Fig. 1. Shadowgraphy setup for cavitation bubble imaging during 1 ns, Q-switched laser ablation in water; the solid black lines represent the trigger signals sent by the camera. Also, the signal of the camera and the photodiode are sent to an oscilloscope. In the exemplary oscillogram, the camera and laser pulse signals are shown. The blue-shaded area in this diagram represents the laser's response time to the trigger signal and the gray-shaded area the resulting corrected delay time, which is the time between the laser pulse and the moment of image acquisition.

Fig. 2. The maximal cavitation bubble volume for different laser intensities are shown for a 1 ns laser (a) and a 7 ns laser (b)⁶⁷. The productivity m and the ablation efficiency m _spec in (b) are taken from ref.²⁰. For both lasers, the productivity and ablation efficiency are determined at 12 J/cm². Moreover, the powerspecific maximal CB volume is shown for both lasers (c).

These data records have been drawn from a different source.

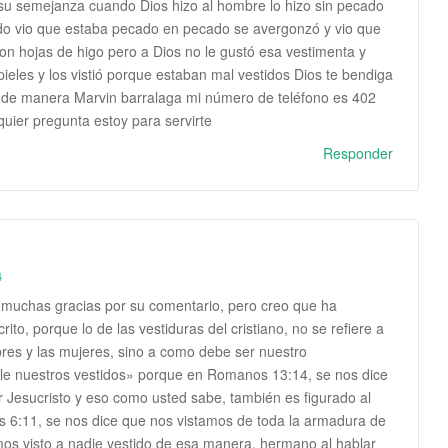
u semejanza cuando Dios hizo al hombre lo hizo sin pecado
do vio que estaba pecado en pecado se avergonzó y vio que
on hojas de higo pero a Dios no le gustó esa vestimenta y
pieles y los vistió porque estaban mal vestidos Dios te bendiga
nde manera Marvin barralaga mi número de teléfono es 402
uier pregunta estoy para servirte
Responder
4
 muchas gracias por su comentario, pero creo que ha
ito, porque lo de las vestiduras del cristiano, no se refiere a
bres y las mujeres, sino a como debe ser nuestro
e nuestros vestidos» porque en Romanos 13:14, se nos dice
 Jesucristo y eso como usted sabe, también es figurado al
s 6:11, se nos dice que nos vistamos de toda la armadura de
os visto a nadie vestido de esa manera, hermano al hablar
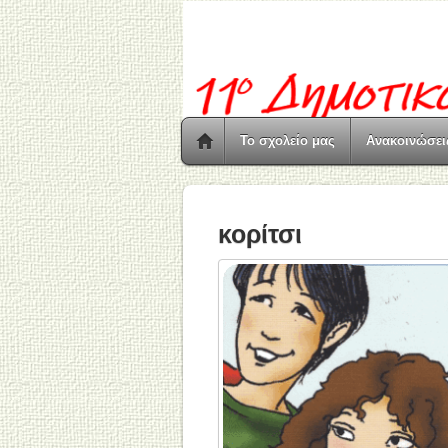
Το σχολείο μας
Ανακοινώσει
κορίτσι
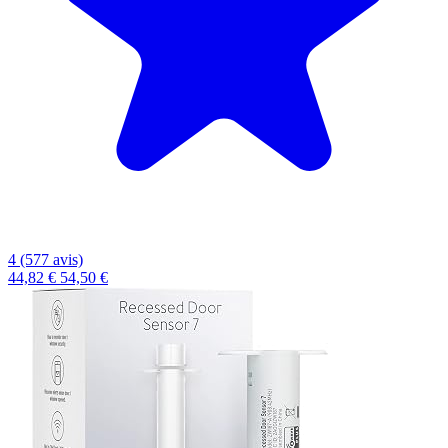
4 (577 avis)
44,82 €
54,50 €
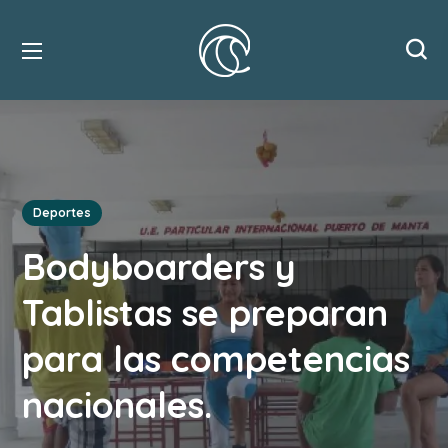
Deportes
Bodyboarders y
Tablistas se preparan
para las competencias
nacionales.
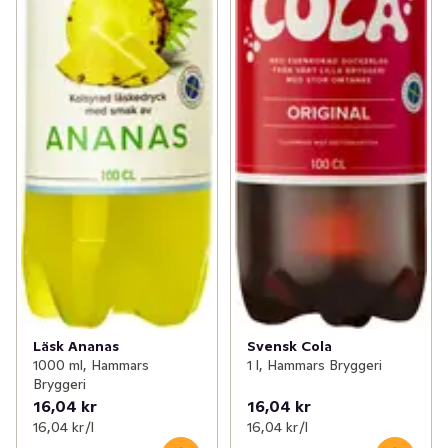
Läsk Ananas
Svensk Cola
1000 ml, Hammars
1 l, Hammars Bryggeri
Bryggeri
16,04 kr
16,04 kr
16,04 kr /l
16,04 kr /l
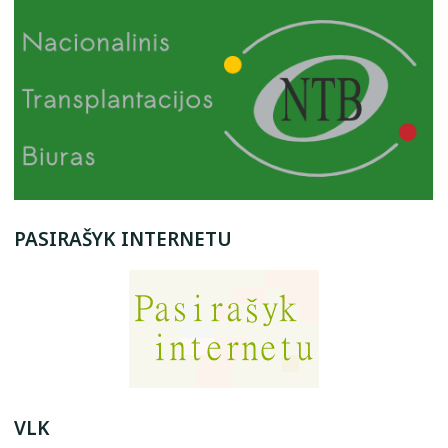
PASIRAŠYK INTERNETU
VLK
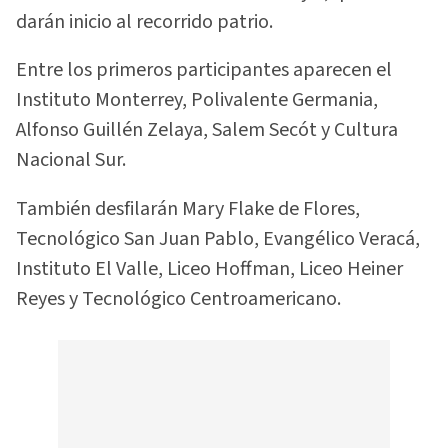
darán inicio al recorrido patrio.
Entre los primeros participantes aparecen el
Instituto Monterrey, Polivalente Germania,
Alfonso Guillén Zelaya, Salem Secót y Cultura
Nacional Sur.
También desfilarán Mary Flake de Flores,
Tecnológico San Juan Pablo, Evangélico Veracá,
Instituto El Valle, Liceo Hoffman, Liceo Heiner
Reyes y Tecnológico Centroamericano.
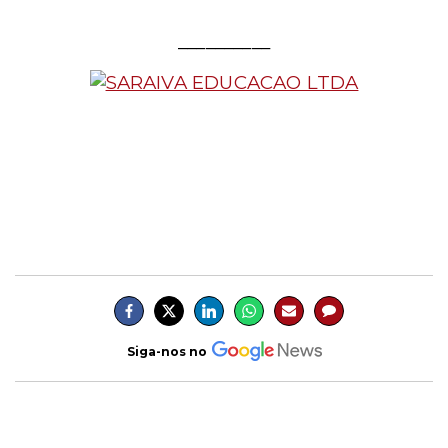
__________
Siga-nos no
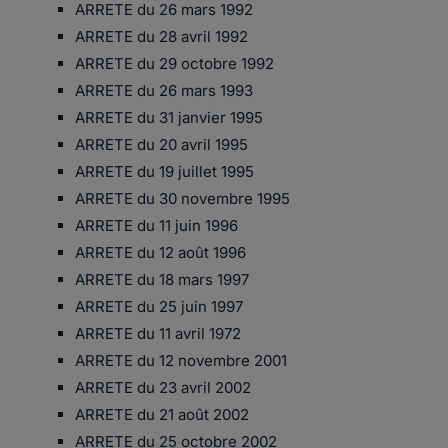
ARRETE du 26 mars 1992
ARRETE du 28 avril 1992
ARRETE du 29 octobre 1992
ARRETE du 26 mars 1993
ARRETE du 31 janvier 1995
ARRETE du 20 avril 1995
ARRETE du 19 juillet 1995
ARRETE du 30 novembre 1995
ARRETE du 11 juin 1996
ARRETE du 12 août 1996
ARRETE du 18 mars 1997
ARRETE du 25 juin 1997
ARRETE du 11 avril 1972
ARRETE du 12 novembre 2001
ARRETE du 23 avril 2002
ARRETE du 21 août 2002
ARRETE du 25 octobre 2002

Fig. 3. The distance between the target surface and the lenses is varied for the 1 ns laser system at maximal laser power, the resulting nominal change in the laser fluence (a), the determined maximal cavitation bubble volume (b), the corresponding productivity (c), and the mass fraction of particles < 10 nm are shown. The gray area in (a) – (d) marks the focal distances where bubble cascades are observed. The exemplary images show bubbles at distances shorter than (orange), within (yellow), and larger (green) than the range where successive bubbles occurred.

Fig. 4. Energy difference of CBs produced in a pure colloid compared to the respective CB produced in water with different colloid concentrations and with the focal plane shifted into the liquid layer (dark blue squares) as well as the focal plane virtually shifted behind the target (light blue circles) (a). Images show exemplary CBs with the focal plane shifted into the liquid layer (b) and virtually shifted behind the target (c) at a NP concentration of approximately 20 mg/L as marked by the squares in (a).

Fig. 5. The sketches illustrate the stationary liquid layer above the target and the first cavitation bubble of an image sequence (a). The formed NP are partially trapped in the stationary layer leading to satellite bubble formation, as shown in the sketch, and observed experimentally (b); please note that the sketches in the middle are not depicted on the correct time scale for the sake of the message, the scale bar measures 250 µm.

Fig. 6. The influence of the NP in the stationary liquid layer is examined under liquid flow conditions by comparing the CB size of consecutive laser pulse with and without a cleaning procedure in between. After 25 laser pulses, the stationary liquid layer is enriched with NP, and a constant cavitation bubble size is reached (a). When the ablation chamber and target are rinsed between two consecutive pulses, a NP-free stationary liquid layer is generated, leading to the formation of an increased cavitation bubble and the absence of satellite bubbles (b), the comparison of the volume increase between the 25th and 26th pulse for (a) and (b) is plotted in (c).